Przemysł modowy odpowiada za 10% rocznych globalnych emisji CO2. To dużo. Tyle, ile emituje cała UE. Dla porównania Polska emituje około 1%.
Jeśli wiesz, co emisje CO2 oznaczają dla klimatu, to przewiń kolejny akapit. Gdyby jednak ten temat był dla Ciebie ciągle trochę niejasny, czytaj dalej.
Co jeszcze, poza tym, że branża modowa emituje 10% światowego CO2?
- Każdego roku branża modowa zużywa 93 miliardy metrów sześciennych wody. Wystarczyłoby to, aby zaspokoić potrzeby konsumpcyjne 5 mln ludzi.
- Około 20% ścieków na świecie pochodzi z barwienia i obróbki tkanin.
- Każdego roku do oceanu trafia pół miliona ton plastikowych mikrowłókien. Trafiają m.in. z naszych pralek, przede wszystkim z ubrań z poliestru. Właśnie tekstylia są źródłem aż 35% mikroplastiku w oceanach.
- Tylko 1% odzieży jest poddawane recyklingowi.
- Co sekundę na świecie składowana lub spalana jest 1 śmieciarka tekstyliów. Rocznie przemysł odzieżowy generuje 92 mln ton odpadów. Ubrania z ropy rozkładają się 500 lat, naturalne emitują metan.
Co wiemy o warunkach pracy przy produkcji odzieży?

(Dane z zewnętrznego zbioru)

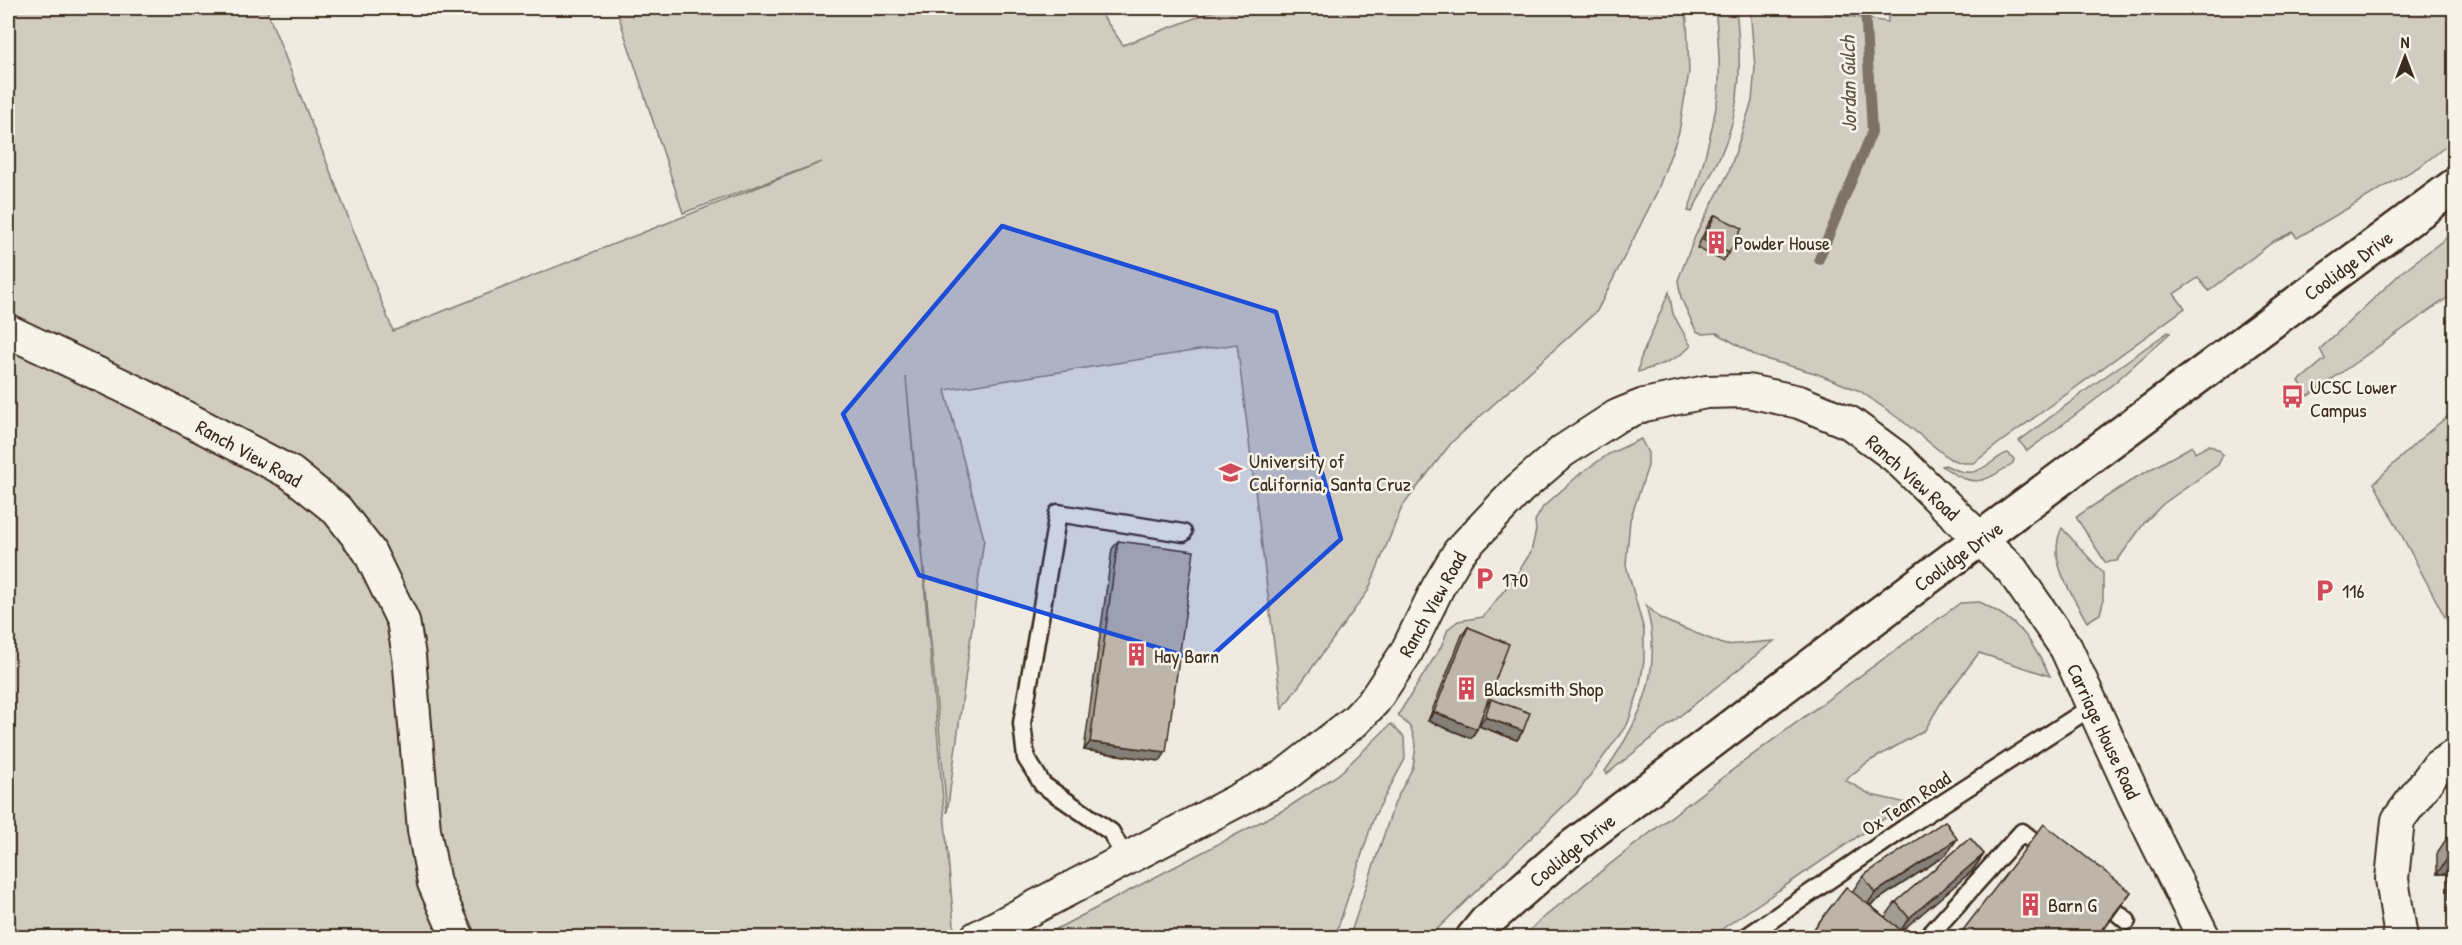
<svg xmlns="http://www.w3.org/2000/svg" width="2462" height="945" font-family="'Patrick Hand',sans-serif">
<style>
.green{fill:#d1cbc0;stroke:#867a6f;stroke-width:1.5}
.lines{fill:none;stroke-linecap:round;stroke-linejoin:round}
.stream{stroke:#7e7266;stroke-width:10}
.service-casing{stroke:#3b2a1e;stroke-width:21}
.minor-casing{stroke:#3b2a1e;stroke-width:36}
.secondary-casing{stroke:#3b2a1e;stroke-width:38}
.service{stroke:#f7f3e8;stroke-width:16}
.minor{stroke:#f7f3e8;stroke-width:32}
.secondary{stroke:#f7f3e8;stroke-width:33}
.wall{fill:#a39c92;stroke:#3b2a1e;stroke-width:1.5}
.shaded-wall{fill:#847f77;stroke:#3b2a1e;stroke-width:1.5}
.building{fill:#bdb5aa;stroke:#3b2a1e;stroke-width:1.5}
.marked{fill:#1d4ed8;fill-opacity:0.2;stroke:#1d4ed8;stroke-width:4.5;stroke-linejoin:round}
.labels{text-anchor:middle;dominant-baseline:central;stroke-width:5;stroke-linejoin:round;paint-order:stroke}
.poi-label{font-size:20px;fill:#3b2a1e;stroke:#f7f3e8;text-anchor:start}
.street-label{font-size:20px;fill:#3b2a1e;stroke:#f7f3e8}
.water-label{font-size:21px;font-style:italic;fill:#625448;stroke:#f7f3e8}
</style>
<rect width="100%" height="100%" fill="#efebe0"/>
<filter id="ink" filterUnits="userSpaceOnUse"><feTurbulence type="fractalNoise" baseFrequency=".0167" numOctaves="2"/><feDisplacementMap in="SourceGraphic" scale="12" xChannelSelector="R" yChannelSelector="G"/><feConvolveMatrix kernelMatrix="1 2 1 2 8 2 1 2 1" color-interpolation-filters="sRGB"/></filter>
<g filter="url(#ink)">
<g class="green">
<path d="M8 8H266L393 331 822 162 683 213 616 8H1097L1123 45 1222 8H1684L1687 20 1689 72 1679 132 1657 192 1597 311 1452 442 1402 507 1368 591 1282 709 1237 344 945 390 984 539 947 813 906 377 955 937 8 938Z"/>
<path d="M1715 8H1736C1740 46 1742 85 1732 123 1724 154 1706 183 1692 212L1688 211C1701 174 1712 134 1718 95 1721 66 1718 36 1715 8Z"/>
<path d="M1750 8H1792L1888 22V8H2454V140L2422 165 2297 238 2293 232 2274 241 2209 291 2198 278 2174 294 2185 308 1998 444 1974 463H1963L1950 459 1901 420 1860 391 1815 373 1758 357 1717 333 1703 334 1696 331 1681 298 1678 280 1696 234 1729 172 1752 101 1755 67Z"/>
<path d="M2454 232V293L2308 396 2299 381 2325 359 2320 349 2403 271Z"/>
<path d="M1669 292 1673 314 1691 346C1676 361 1658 366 1638 372L1640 360Z"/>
<path d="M2168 332 2170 333 2095 400 2027 451 2019 441 2093 385Z"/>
<path d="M2454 411V634L2374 483 2420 439Z"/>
<path d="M1641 439 1648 453V466L1630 520 1626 565 1644 630V661L1639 690 1628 723 1578 792 1429 937 1349 938 1395 802 1413 767 1416 745 1411 728 1398 715 1441 647 1448 629 1458 621 1483 617 1517 574 1531 552 1536 530 1535 521 1543 507 1581 473 1609 454Z"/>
<path d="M2209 445 2219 450 2223 455 2218 465 2163 504 2145 522 2117 561 2105 562 2076 517 2135 478 2192 446 2195 453Z"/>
<path d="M2008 453 2014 459 2013 463C1983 483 1974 489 1942 466L1945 465C1967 476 1975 475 1995 460 2000 457 2002 454 2008 453Z"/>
<path d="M2062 528 2103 573V602L2100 614 2087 622C2072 594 2046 560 2062 528Z"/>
<path d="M1980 602C2020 622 2029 636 2050 676L1979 653 1942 701 1925 730 1868 762 1845 780 1871 795 1907 803 1710 937H1523L1536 924C1673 811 1817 707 1960 603Z"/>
<path d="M1646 605 1661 619 1725 645 1774 641 1607 774 1605 771C1642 719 1664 669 1646 605Z"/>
<path d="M1391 724 1404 737 1405 759 1374 817 1335 937H1041L1287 808 1339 774Z"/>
</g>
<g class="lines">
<path class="stream" d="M1819 259 1872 132 1865 8"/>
<defs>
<g id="service">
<path d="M1126 860 1111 832 1043 785 1026 758 1022 723 1058 513 1183 533"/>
<path d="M2100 898 2127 921"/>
<path d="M1745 938 1906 827 2093 706"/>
<path d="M1927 938 2022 832 2049 854"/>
</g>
<g id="minor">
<path d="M8 331 142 395 291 473 337 510 369 551 403 621 409 656 424 830 434 883 458 938"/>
<path d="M976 938 1284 776 1355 721 1374 701 1406 653 1438 587 1459 552 1519 489 1563 451 1617 416 1644 405 1706 392 1748 391 1799 402 1850 423 1896 457 2012 570 2066 648 2135 798 2204 938"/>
<path d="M2401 938 2392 879 2398 820 2438 766 2454 756"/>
</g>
<path id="secondary" d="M1473 938 1486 922 1567 851 1919 584 2454 186"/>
</defs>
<use href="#service" class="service-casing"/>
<use href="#minor" class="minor-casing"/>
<use href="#secondary" class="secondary-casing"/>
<use href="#service" class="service"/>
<use href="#minor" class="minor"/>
<use href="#secondary" class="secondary"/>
</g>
<g class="wall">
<path d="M1715 215 1729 253 1723 261 1697 248 1709 223Z"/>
<path d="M1118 541 1160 761 1084 750 1112 549Z"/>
<path d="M1468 627 1485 707 1491 699 1523 731 1517 740 1479 726 1484 710 1477 729 1471 738 1428 721 1462 635Z"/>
<path d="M1945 821 1957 839 1946 855 1870 905 1885 917 1896 902 1970 838 1984 854 1972 871 1902 930 1911 938H1807L1846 887 1852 892 1863 876Z"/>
<path d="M2453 829H2454V900H2449L2448 874H2437V853Z"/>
</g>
<g class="shaded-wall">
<path d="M1434 712 1477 729 1471 738 1428 721Z"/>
<path d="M1485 717 1523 731 1517 740 1479 726Z"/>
<path d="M1090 742 1166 752 1160 761 1084 750Z"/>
<path d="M1957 839 1946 855 1864 909 1875 893Z"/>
<path d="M2453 850H2454V865L2448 874H2437Z"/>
<path d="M1984 854 1972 871 1898 934 1909 918Z"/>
<path d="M2131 892 2098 938H2095Z"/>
<path d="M2454 893V900H2449Z"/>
</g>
<g class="building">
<path d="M1715 215 1742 228 1729 253 1703 240Z"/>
<path d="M1118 541 1194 551 1166 752 1090 742Z"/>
<path d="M1468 627 1509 644 1477 729 1434 712Z"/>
<path d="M1491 699 1530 713 1523 731 1485 717Z"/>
<path d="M1945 821 1957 839 1875 893 1863 876Z"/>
<path d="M2044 824 2131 892 2095 938H1957Z"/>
<rect x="2453" y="829" width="1" height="21"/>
<path d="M1970 838 1984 854 1909 918 1896 902Z"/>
<path d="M1846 887 1911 938H1807Z"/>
</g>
</g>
<path class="marked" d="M1002 226 1276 312 1341 539 1205 662 919 575 843 414Z"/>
<defs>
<symbol id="building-bare" viewBox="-9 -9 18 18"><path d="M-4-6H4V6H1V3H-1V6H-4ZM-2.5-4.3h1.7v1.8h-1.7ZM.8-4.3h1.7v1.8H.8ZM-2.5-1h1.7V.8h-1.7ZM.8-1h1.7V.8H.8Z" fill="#d1495b" stroke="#f7f3e8" stroke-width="2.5" paint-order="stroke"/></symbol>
<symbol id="bus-bare" viewBox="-9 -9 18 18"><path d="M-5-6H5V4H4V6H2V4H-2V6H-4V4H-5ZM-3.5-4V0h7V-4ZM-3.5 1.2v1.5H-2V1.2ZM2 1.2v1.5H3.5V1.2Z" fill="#d1495b" stroke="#f7f3e8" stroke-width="2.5" paint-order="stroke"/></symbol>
<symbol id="university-bare" viewBox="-9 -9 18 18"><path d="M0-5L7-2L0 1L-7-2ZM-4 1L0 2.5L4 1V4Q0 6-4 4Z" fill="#d1495b" stroke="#f7f3e8" stroke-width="2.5" paint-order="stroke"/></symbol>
<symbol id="parking-bare" viewBox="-9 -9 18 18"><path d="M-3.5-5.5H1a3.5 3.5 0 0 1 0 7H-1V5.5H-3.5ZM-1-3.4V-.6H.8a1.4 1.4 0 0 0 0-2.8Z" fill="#d1495b" stroke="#f7f3e8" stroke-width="2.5" paint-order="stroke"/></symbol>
</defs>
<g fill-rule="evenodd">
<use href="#building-bare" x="1700" y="226" width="33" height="33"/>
<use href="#bus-bare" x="2276" y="380" width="33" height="33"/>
<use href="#university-bare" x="1214" y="456" width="33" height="33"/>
<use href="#parking-bare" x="1468" y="562" width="33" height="33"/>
<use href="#parking-bare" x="2308" y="574" width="33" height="33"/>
<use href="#building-bare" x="1120" y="638" width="33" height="33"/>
<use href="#building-bare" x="1450" y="672" width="33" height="33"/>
<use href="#building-bare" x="2014" y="888" width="33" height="33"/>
</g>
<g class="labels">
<g class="poi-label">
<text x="1734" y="242">Powder House</text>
<text x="2310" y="386">UCSC Lower<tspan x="2310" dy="23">Campus</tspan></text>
<text x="1249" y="460">University of<tspan x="1249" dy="23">California, Santa Cruz</tspan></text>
<text x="1502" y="579">170</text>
<text x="2342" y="590">116</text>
<text x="1154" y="655">Hay Barn</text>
<text x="1484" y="688">Blacksmith Shop</text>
<text x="2048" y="904">Barn G</text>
</g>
<g class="street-label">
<text transform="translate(2348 265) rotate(-36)">Coolidge Drive</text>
<text transform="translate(249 453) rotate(29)">Ranch View Road</text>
<text transform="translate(1913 477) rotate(42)">Ranch View Road</text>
<text transform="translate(1958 556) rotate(-36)">Coolidge Drive</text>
<text transform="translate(1432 604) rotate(-61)">Ranch View Road</text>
<text transform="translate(2104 731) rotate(65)">Carriage House Road</text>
<text transform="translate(1906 803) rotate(-33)">Ox Team Road</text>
<text transform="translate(1572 850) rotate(-39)">Coolidge Drive</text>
</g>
<g class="water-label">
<text transform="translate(1848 84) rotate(-91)">Jordan Gulch</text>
</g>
</g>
<rect width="2462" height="945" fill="none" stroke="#f7f3e8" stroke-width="30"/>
<rect x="15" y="15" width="2432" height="915" fill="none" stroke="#3b2a1e" stroke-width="2" filter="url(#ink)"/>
<g transform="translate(2405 57)" stroke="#f7f3e8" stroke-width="4.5" paint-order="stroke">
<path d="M0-4.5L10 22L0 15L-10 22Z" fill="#3b2a1e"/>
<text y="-9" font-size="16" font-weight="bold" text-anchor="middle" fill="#3b2a1e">N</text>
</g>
</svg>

- 93% badanych przez CCC marek nie zapewnia pracownikom branży odzieżowej godnej płacy.
- 80% zatrudnionych w przemyśle odzieżowym to kobiety. Na ogół zarabiają mniej niż mężczyźni, wykonując tę samą pracę, nieraz doświadczają przemocy werbalnej, fizycznej i seksualnej.
- W branży ciągle pracują dzieci 🙁
- Badania Oxfam pokazały, że w fabrykach w Chinach standardowy dzień pracy to ok. 10-12 godzin dziennie. W szczytowych okresach produkcji wydłuża się nawet do 15-16 godzin. Średnio pracownicy mają 2 dni wolnego /m-c.
- Uprawa bawełny wśród pestycydów, szkodliwa chemia podczas produkcji, farbowania materiałów, nieprzestrzeganie przepisów BHP – to codzienność pracowników branży, która niszczy ich zdrowie.
Co wiemy o ofercie dla klienta?
- Branża modowa opiera swój biznes w większości na szybko zmieniających się trendach. Wymiana kolekcji 24 razu w roku? Zara potrafi. Kilkanaście? H&M.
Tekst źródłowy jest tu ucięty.